ShotSpotter is not a camera network. It is not facial recognition. It does not record conversations, track individuals, or build personal profiles. It detects acoustic signatures consistent with gunfire in public spaces and sends alerts to police, often within seconds — including in cases where no one calls 911.

That matters. A significant share of gunfire goes unreported. People may stay silent out of fear, confusion, or mistrust. But the absence of a 911 call does not mean the absence of danger. It means the absence of a response.

Cambridge is a relatively safe city, but it is not immune from gun violence. In recent years, shootings and gun-related incidents involving youth from Cambridge and neighboring Somerville have shaken neighborhoods and raised serious questions about response time. Even if no one is killed, the damage is real: families frightened, streets disrupted, and residents left wondering whether help will arrive in time.

The council voted Monday — 5 in favor, 2 present, and 2 against — to end the use of and remove ShotSpotter technology in Cambridge. We voted against the end of this service. The debate has been framed as a choice between public safety and civil liberties. That framing is false. The real question is not whether Cambridge should tolerate unchecked surveillance. It should not. The question is whether a narrowly focused gunfire-detection system, governed by strict rules and public oversight, can improve emergency response without compromising constitutional rights.

If the concern is biased policing, the answer is not to reject useful information. The answer is governance: public reporting on every alert, independent audits, clear rules of engagement, and transparent review of outcomes. Cambridge has the capacity to do this better than almost any city in the country.

What it lacks, at the moment, is the political will.

The communities most exposed to gun violence are often the least likely to report it. Rejecting tools that detect unreported gunfire risks creating a system of public safety in which some neighborhoods do not receive an immediate response.

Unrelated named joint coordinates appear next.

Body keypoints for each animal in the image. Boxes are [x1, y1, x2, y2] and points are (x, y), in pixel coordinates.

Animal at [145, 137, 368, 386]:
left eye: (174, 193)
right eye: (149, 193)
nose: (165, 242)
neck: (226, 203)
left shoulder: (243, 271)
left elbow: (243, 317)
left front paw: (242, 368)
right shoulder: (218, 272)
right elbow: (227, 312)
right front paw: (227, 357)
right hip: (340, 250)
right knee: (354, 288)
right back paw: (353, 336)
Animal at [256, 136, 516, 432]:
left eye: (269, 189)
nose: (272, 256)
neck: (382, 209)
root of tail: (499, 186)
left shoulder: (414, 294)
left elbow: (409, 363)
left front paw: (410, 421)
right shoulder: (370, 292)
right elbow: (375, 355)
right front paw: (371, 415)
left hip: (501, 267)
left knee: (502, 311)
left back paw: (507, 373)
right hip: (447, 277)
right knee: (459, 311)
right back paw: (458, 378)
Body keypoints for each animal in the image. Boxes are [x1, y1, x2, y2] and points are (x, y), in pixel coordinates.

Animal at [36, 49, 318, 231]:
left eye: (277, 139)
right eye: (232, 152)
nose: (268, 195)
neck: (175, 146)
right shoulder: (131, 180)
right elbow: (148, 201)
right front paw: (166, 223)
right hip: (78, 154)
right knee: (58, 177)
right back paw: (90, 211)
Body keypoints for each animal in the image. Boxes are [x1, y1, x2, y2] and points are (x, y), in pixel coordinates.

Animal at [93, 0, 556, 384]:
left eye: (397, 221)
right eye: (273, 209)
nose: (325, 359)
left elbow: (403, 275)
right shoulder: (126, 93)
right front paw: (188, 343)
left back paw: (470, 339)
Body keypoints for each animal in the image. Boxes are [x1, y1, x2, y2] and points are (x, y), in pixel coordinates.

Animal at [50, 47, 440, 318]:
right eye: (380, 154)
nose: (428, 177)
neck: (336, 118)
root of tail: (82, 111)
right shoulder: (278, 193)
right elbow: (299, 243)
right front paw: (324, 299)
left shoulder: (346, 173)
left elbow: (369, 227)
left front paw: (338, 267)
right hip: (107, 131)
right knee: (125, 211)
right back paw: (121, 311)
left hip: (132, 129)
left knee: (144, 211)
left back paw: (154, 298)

That point was made powerfully by Carlos Humberto David, who told the council about the 2014 killing of his younger brother, Kensley, less than a mile from City Hall. He spoke as someone who grew up in Washington Elms, a federal housing project, and as someone who said he values the importance of privacy and constitutional protections. He still testified that ShotSpotter could have helped police respond faster to locate the shooter or provide emergency medical care. Kensley’s killing remains unsolved. Too many shootings remain unresolved.

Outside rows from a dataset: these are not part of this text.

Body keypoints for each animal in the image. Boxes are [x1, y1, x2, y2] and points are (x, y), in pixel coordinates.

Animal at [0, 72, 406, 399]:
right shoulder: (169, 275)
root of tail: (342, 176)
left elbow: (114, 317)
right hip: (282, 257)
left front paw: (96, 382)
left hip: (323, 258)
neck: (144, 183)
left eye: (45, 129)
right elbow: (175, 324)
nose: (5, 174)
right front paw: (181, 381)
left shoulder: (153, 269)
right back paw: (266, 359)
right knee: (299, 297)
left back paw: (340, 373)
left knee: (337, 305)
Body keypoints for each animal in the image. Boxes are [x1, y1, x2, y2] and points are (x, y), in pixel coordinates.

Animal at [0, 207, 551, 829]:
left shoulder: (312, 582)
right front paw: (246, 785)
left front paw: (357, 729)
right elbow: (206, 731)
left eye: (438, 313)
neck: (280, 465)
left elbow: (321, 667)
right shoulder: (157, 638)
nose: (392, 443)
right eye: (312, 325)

That is not progressive. It is neglect dressed up as privacy.

None of this means ShotSpotter is a cure-all. It is not. It will not address the root causes of violence, and it should never replace investments in prevention, mental health, housing, and youth programs. But those are long-term strategies. When shots are fired, the need is immediate.

Cambridge saw that again when a gunman armed with an assault-style rifle opened fire on Memorial Drive, wounding two people. One victim survived because a Cambridge police officer responded quickly and applied a tourniquet. That is what rapid response can mean in real life: the difference between bleeding to death and staying alive.

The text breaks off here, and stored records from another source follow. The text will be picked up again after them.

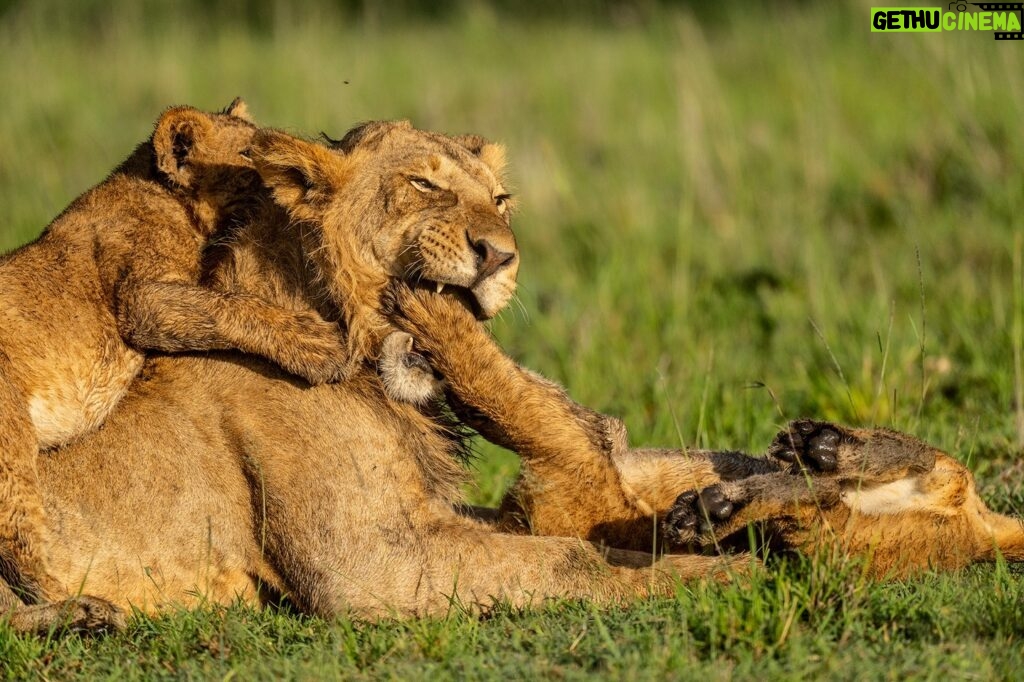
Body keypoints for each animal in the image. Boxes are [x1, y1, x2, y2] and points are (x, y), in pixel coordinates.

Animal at [0, 98, 360, 602]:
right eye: (248, 155)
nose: (298, 176)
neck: (165, 198)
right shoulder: (142, 299)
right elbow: (226, 305)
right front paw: (318, 344)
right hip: (8, 429)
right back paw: (86, 606)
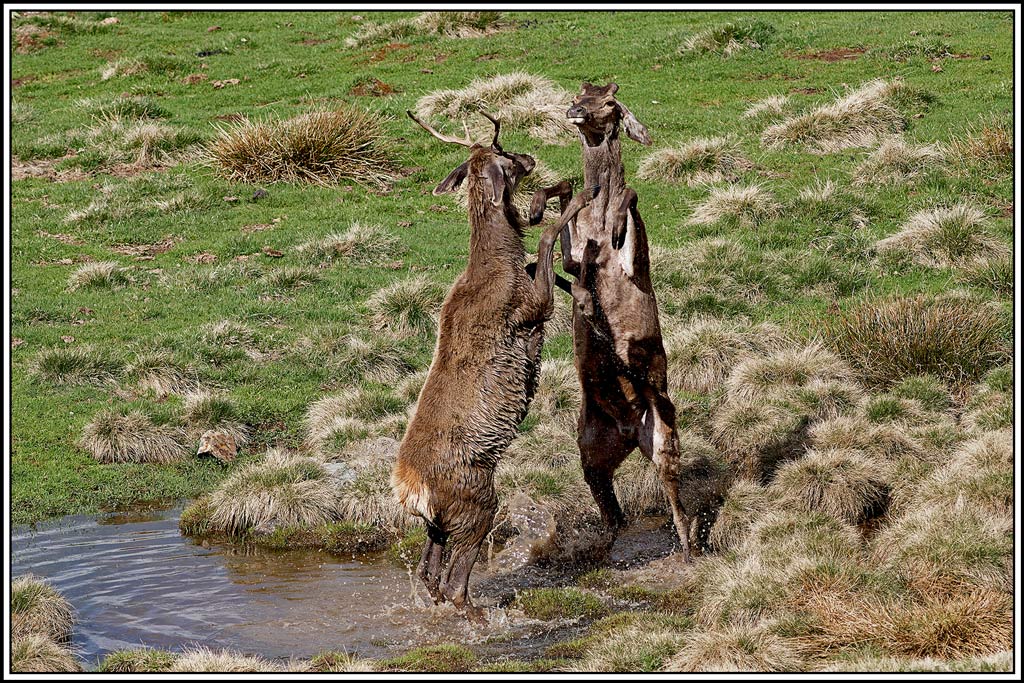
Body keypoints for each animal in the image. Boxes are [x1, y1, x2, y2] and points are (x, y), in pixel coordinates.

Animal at [392, 110, 596, 618]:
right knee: (455, 584)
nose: (531, 157)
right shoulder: (530, 310)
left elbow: (545, 259)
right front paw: (578, 195)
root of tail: (411, 491)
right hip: (476, 502)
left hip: (439, 522)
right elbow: (544, 242)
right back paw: (485, 616)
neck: (495, 264)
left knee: (430, 575)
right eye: (506, 155)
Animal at [529, 82, 694, 562]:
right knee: (611, 511)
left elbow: (632, 195)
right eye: (580, 90)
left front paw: (618, 222)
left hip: (663, 431)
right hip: (590, 450)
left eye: (609, 103)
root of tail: (627, 431)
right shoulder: (572, 249)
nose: (574, 110)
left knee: (676, 496)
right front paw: (536, 206)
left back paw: (691, 547)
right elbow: (566, 207)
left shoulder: (636, 265)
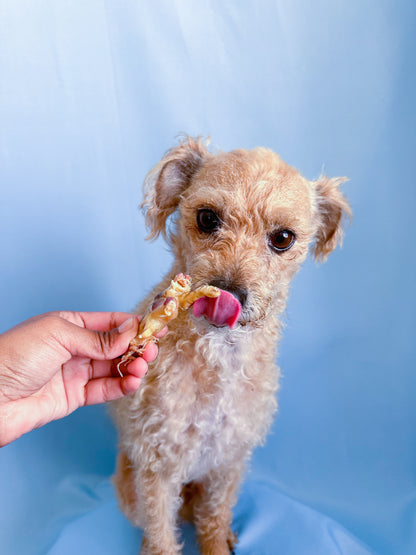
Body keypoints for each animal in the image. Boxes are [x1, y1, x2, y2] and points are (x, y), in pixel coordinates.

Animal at [111, 136, 352, 555]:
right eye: (207, 218)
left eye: (283, 238)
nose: (227, 292)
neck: (217, 359)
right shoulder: (158, 466)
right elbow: (161, 535)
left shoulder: (229, 462)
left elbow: (214, 516)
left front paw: (217, 540)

The council does not need to embrace ShotSpotter uncritically. But it does owe residents a serious, evidence-based evaluation of the service — one that acknowledges both the technology’s limits and its potential value. A tightly scoped program, with strict guardrails and independent review, would be a reasonable approach. Test it. Measure it. Publish the results. Adjust accordingly.

That is how a city committed to evidence should govern. Instead, Cambridge chose removal.

At some point, that choice becomes its own policy, with real consequences. Cambridge can continue denouncing ShotSpotter in abstract terms or it can confront the reality that even infrequent gun violence demands every response tool available.

If Cambridge is serious about saving lives while protecting civil liberties, it should apply a balancing test grounded in evidence — not slogans, false narratives, or speculative fears.

And it should start acting as if the evidence matters.